EXERCISE - Scan the records below for the line with "25: (184, 224)" and the line with "40: (563, 4)", and retype that range exactly, both ends included, pictures excepted.

Records from a data collection -
▬▬▬

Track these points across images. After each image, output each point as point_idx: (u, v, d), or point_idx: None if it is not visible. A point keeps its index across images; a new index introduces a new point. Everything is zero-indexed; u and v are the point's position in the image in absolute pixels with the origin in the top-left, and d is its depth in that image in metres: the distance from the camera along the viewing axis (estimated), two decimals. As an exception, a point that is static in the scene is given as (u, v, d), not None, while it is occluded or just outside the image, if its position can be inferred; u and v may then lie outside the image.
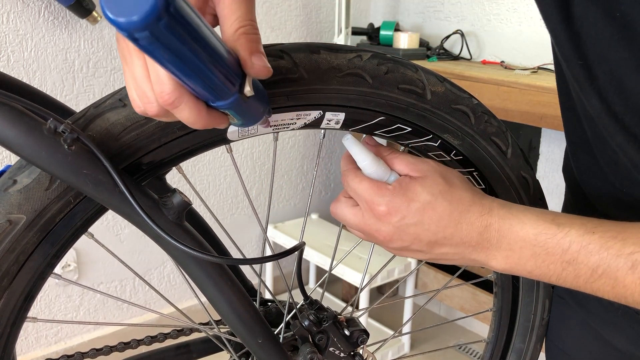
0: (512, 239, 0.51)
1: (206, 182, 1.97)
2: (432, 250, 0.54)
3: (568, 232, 0.49)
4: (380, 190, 0.53)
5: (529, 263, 0.50)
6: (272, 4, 1.97)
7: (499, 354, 0.81)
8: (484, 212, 0.52)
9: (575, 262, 0.48)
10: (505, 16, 1.89)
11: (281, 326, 0.67)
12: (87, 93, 1.64)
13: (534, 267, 0.50)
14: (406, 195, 0.53)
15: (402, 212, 0.52)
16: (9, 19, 1.48)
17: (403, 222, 0.52)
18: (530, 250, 0.50)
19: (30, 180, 0.46)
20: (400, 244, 0.54)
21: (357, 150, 0.56)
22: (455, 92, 0.60)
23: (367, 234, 0.55)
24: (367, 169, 0.56)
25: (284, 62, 0.51)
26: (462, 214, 0.52)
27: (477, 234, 0.52)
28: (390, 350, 1.93)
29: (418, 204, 0.52)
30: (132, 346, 0.71)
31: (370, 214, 0.54)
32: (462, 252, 0.53)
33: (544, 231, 0.50)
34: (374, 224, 0.54)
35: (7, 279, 0.48)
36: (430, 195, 0.52)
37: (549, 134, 1.84)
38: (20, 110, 0.44)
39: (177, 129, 0.49)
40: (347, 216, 0.56)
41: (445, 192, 0.53)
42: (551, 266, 0.49)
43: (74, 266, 1.74)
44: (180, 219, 0.52)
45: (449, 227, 0.52)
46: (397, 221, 0.52)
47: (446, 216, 0.52)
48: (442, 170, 0.55)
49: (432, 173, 0.54)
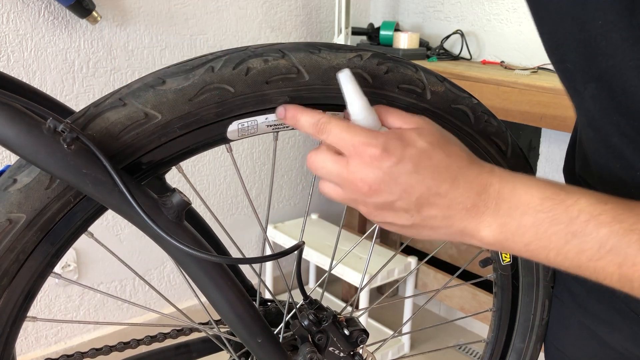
0: (514, 203, 0.46)
1: (206, 181, 1.97)
2: (420, 211, 0.47)
3: (578, 200, 0.44)
4: (372, 132, 0.47)
5: (529, 233, 0.45)
6: (272, 4, 1.97)
7: (498, 354, 0.81)
8: (484, 171, 0.47)
9: (583, 234, 0.43)
10: (505, 16, 1.89)
11: (281, 326, 0.67)
12: (87, 93, 1.64)
13: (533, 239, 0.45)
14: (402, 140, 0.47)
15: (397, 155, 0.46)
16: (9, 19, 1.48)
17: (395, 167, 0.46)
18: (533, 218, 0.45)
19: (30, 179, 0.46)
20: (386, 197, 0.47)
21: (351, 88, 0.49)
22: (454, 91, 0.60)
23: (349, 185, 0.48)
24: (358, 115, 0.49)
25: (284, 61, 0.51)
26: (461, 169, 0.47)
27: (475, 193, 0.46)
28: (390, 350, 1.93)
29: (414, 150, 0.46)
30: (131, 346, 0.71)
31: (357, 160, 0.47)
32: (451, 218, 0.47)
33: (551, 196, 0.45)
34: (360, 171, 0.47)
35: (7, 278, 0.48)
36: (428, 144, 0.47)
37: (549, 134, 1.84)
38: (20, 110, 0.44)
39: (177, 128, 0.49)
40: (327, 164, 0.48)
41: (444, 144, 0.48)
42: (553, 237, 0.44)
43: (74, 266, 1.74)
44: (180, 219, 0.52)
45: (445, 182, 0.47)
46: (389, 166, 0.46)
47: (443, 168, 0.47)
48: (438, 126, 0.50)
49: (429, 125, 0.49)
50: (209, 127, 0.51)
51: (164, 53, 1.77)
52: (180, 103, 0.49)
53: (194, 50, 1.83)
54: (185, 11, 1.78)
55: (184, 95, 0.49)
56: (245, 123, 0.52)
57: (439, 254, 1.99)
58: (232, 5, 1.88)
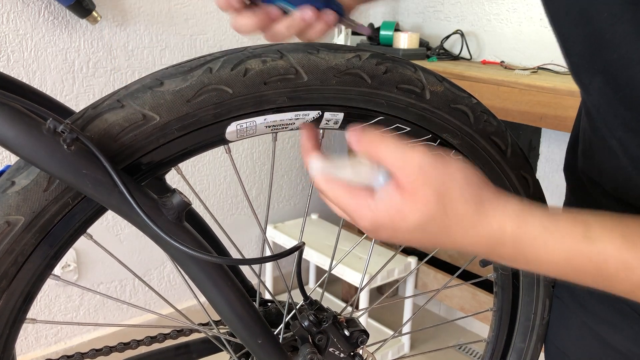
0: (532, 260, 0.45)
1: (206, 182, 1.97)
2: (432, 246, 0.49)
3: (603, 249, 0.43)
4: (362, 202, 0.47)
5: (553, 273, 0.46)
6: (272, 4, 1.97)
7: (499, 354, 0.81)
8: (493, 228, 0.45)
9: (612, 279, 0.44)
10: (505, 16, 1.89)
11: (281, 326, 0.67)
12: (86, 93, 1.64)
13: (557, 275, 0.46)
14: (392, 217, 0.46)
15: (388, 232, 0.47)
16: (9, 19, 1.48)
17: (391, 237, 0.47)
18: (556, 271, 0.45)
19: (28, 181, 0.46)
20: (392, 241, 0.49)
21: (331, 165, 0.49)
22: (454, 91, 0.60)
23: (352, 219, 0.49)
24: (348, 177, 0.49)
25: (282, 62, 0.51)
26: (465, 231, 0.46)
27: (486, 247, 0.46)
28: (390, 350, 1.93)
29: (405, 228, 0.46)
30: (131, 346, 0.71)
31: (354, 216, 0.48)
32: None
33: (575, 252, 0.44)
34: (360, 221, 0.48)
35: (6, 280, 0.48)
36: (420, 219, 0.45)
37: (549, 134, 1.84)
38: (20, 110, 0.44)
39: (176, 129, 0.49)
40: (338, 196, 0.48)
41: (440, 214, 0.45)
42: (581, 278, 0.45)
43: (74, 266, 1.74)
44: (180, 219, 0.52)
45: (448, 244, 0.47)
46: (385, 237, 0.48)
47: (443, 235, 0.46)
48: (437, 179, 0.45)
49: (423, 186, 0.45)
50: (208, 128, 0.51)
51: (164, 53, 1.77)
52: (179, 104, 0.49)
53: (194, 51, 1.83)
54: (185, 11, 1.78)
55: (182, 97, 0.49)
56: (243, 124, 0.52)
57: (439, 254, 1.99)
58: (232, 5, 1.87)
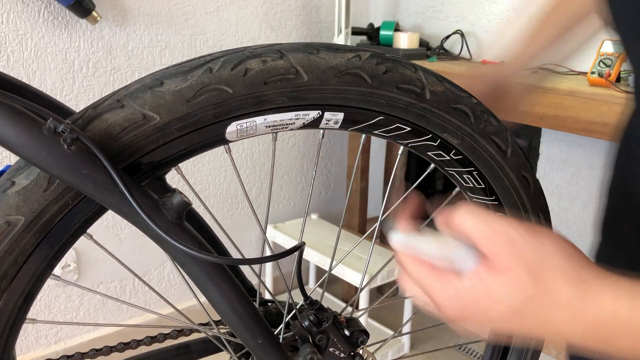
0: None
1: (206, 182, 1.97)
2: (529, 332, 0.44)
3: None
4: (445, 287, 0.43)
5: None
6: (272, 4, 1.97)
7: (499, 354, 0.81)
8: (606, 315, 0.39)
9: None
10: (505, 16, 1.89)
11: (281, 326, 0.67)
12: (86, 93, 1.64)
13: None
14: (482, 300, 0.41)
15: (478, 317, 0.43)
16: (8, 19, 1.48)
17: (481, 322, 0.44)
18: None
19: (28, 181, 0.46)
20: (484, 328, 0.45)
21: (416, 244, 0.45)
22: (454, 91, 0.60)
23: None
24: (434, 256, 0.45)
25: (282, 62, 0.51)
26: (568, 321, 0.40)
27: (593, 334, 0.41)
28: (390, 350, 1.93)
29: (498, 311, 0.41)
30: (131, 346, 0.71)
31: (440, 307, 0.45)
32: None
33: None
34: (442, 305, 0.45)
35: (6, 280, 0.48)
36: (517, 301, 0.40)
37: (549, 134, 1.84)
38: (20, 110, 0.44)
39: (176, 129, 0.49)
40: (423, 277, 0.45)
41: (539, 295, 0.40)
42: None
43: (74, 266, 1.74)
44: (180, 219, 0.52)
45: (545, 330, 0.42)
46: (474, 324, 0.44)
47: (541, 322, 0.41)
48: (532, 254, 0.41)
49: (517, 263, 0.40)
50: (208, 128, 0.51)
51: (164, 53, 1.77)
52: (179, 104, 0.48)
53: (193, 50, 1.83)
54: (185, 11, 1.78)
55: (182, 97, 0.49)
56: (244, 124, 0.52)
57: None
58: (232, 5, 1.88)
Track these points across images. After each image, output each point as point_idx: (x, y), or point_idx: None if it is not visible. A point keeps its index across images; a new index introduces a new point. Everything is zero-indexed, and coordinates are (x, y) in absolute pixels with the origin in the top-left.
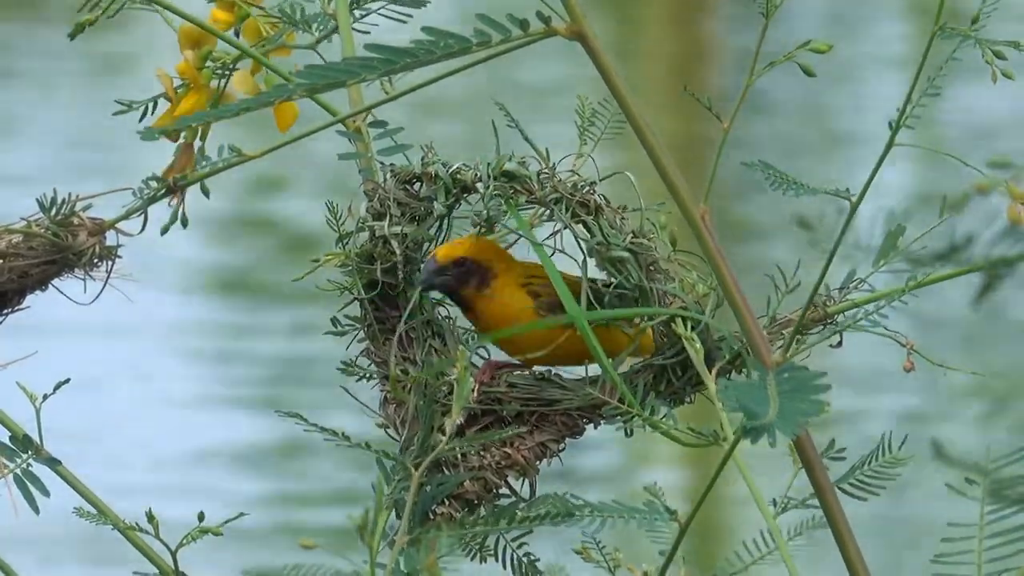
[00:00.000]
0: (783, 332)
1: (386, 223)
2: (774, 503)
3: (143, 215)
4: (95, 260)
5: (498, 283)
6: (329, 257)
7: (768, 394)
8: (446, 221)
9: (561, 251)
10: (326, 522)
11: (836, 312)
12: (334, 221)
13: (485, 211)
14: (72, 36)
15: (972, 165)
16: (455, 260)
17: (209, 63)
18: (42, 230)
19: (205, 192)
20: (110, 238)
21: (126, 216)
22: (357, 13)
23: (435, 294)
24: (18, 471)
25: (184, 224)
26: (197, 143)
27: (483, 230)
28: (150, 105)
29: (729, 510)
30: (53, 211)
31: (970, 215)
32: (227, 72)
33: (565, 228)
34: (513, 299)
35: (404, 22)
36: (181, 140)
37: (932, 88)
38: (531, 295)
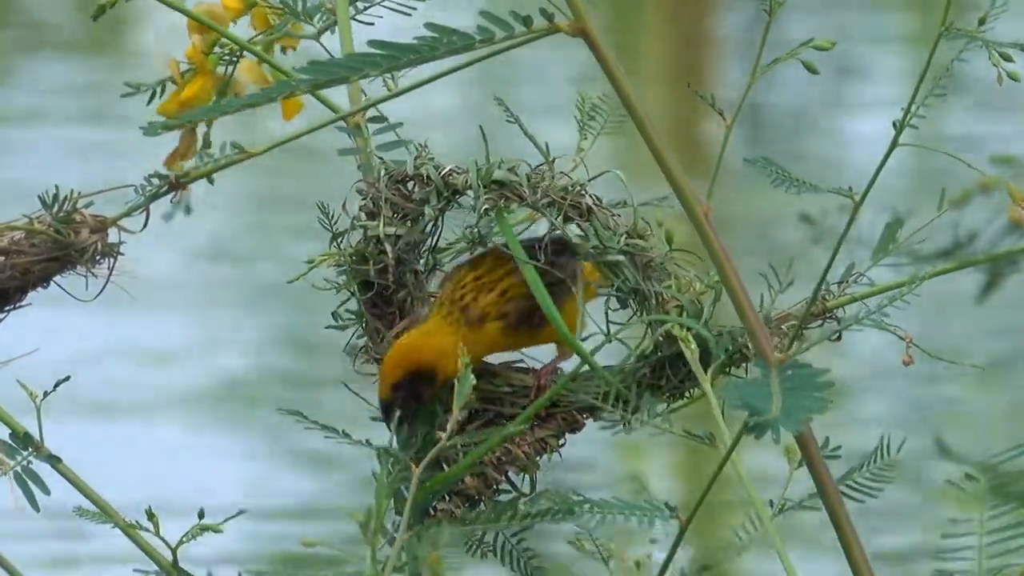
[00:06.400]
0: (782, 327)
1: (379, 223)
2: (771, 504)
3: (145, 212)
4: (97, 257)
5: (451, 358)
6: (323, 257)
7: (771, 391)
8: (438, 223)
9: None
10: None
11: (836, 306)
12: (327, 220)
13: (476, 228)
14: (95, 17)
15: (974, 166)
16: (388, 400)
17: (217, 49)
18: (44, 227)
19: (210, 179)
20: (112, 235)
21: (128, 213)
22: (360, 5)
23: None
24: (18, 468)
25: (187, 212)
26: (202, 128)
27: (473, 249)
28: (157, 89)
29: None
30: (55, 208)
31: (973, 210)
32: (234, 59)
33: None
34: (485, 331)
35: (408, 14)
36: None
37: (938, 89)
38: (498, 318)
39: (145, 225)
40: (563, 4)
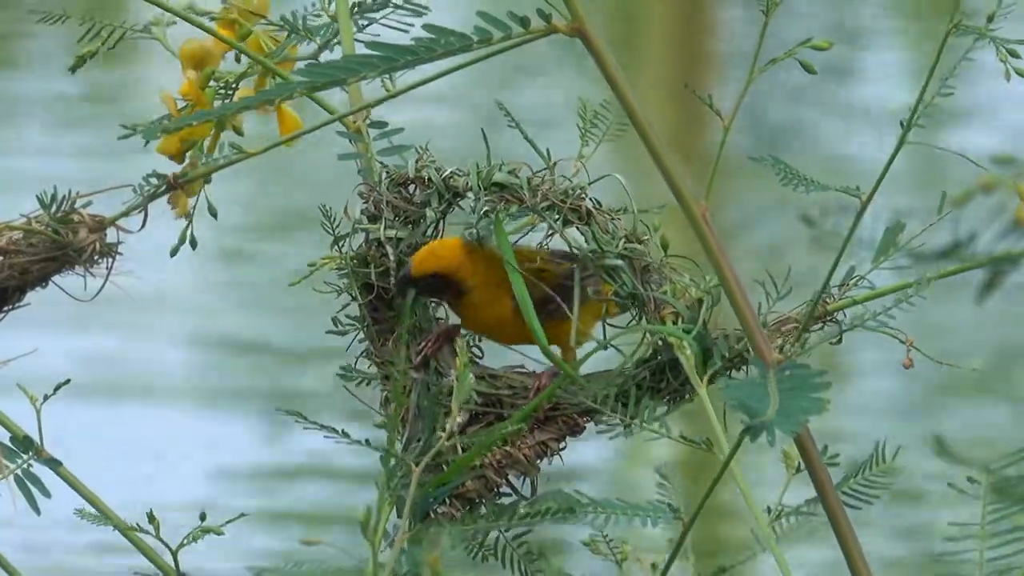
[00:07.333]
0: (782, 330)
1: (380, 226)
2: (768, 511)
3: (143, 212)
4: (95, 257)
5: (476, 291)
6: (325, 261)
7: (768, 392)
8: (439, 225)
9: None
10: None
11: (836, 309)
12: (328, 224)
13: (475, 230)
14: (73, 69)
15: (978, 163)
16: (428, 273)
17: (212, 83)
18: (42, 227)
19: (213, 213)
20: (110, 235)
21: (126, 213)
22: (360, 23)
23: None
24: (19, 472)
25: (193, 245)
26: (202, 159)
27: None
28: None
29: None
30: (53, 208)
31: (974, 210)
32: (230, 91)
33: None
34: (494, 302)
35: (406, 31)
36: (187, 160)
37: (945, 88)
38: (511, 296)
39: (143, 225)
40: (561, 5)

▬▬▬

ANSWER BELOW -
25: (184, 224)
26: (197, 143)
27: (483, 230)
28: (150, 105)
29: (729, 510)
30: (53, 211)
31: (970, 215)
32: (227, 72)
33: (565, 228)
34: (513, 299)
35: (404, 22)
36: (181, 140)
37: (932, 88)
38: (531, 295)
[00:06.400]
0: (782, 327)
1: (379, 223)
2: (771, 504)
3: (145, 212)
4: (97, 257)
5: (451, 358)
6: (323, 257)
7: (771, 391)
8: (438, 223)
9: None
10: None
11: (836, 306)
12: (327, 220)
13: (476, 228)
14: (95, 17)
15: (974, 166)
16: (388, 400)
17: (217, 49)
18: (44, 227)
19: (210, 179)
20: (112, 235)
21: (128, 213)
22: (360, 5)
23: None
24: (18, 468)
25: (187, 212)
26: (202, 128)
27: (473, 249)
28: (157, 89)
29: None
30: (55, 208)
31: (973, 210)
32: (234, 59)
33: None
34: (485, 331)
35: (408, 14)
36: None
37: (938, 89)
38: (498, 318)
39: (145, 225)
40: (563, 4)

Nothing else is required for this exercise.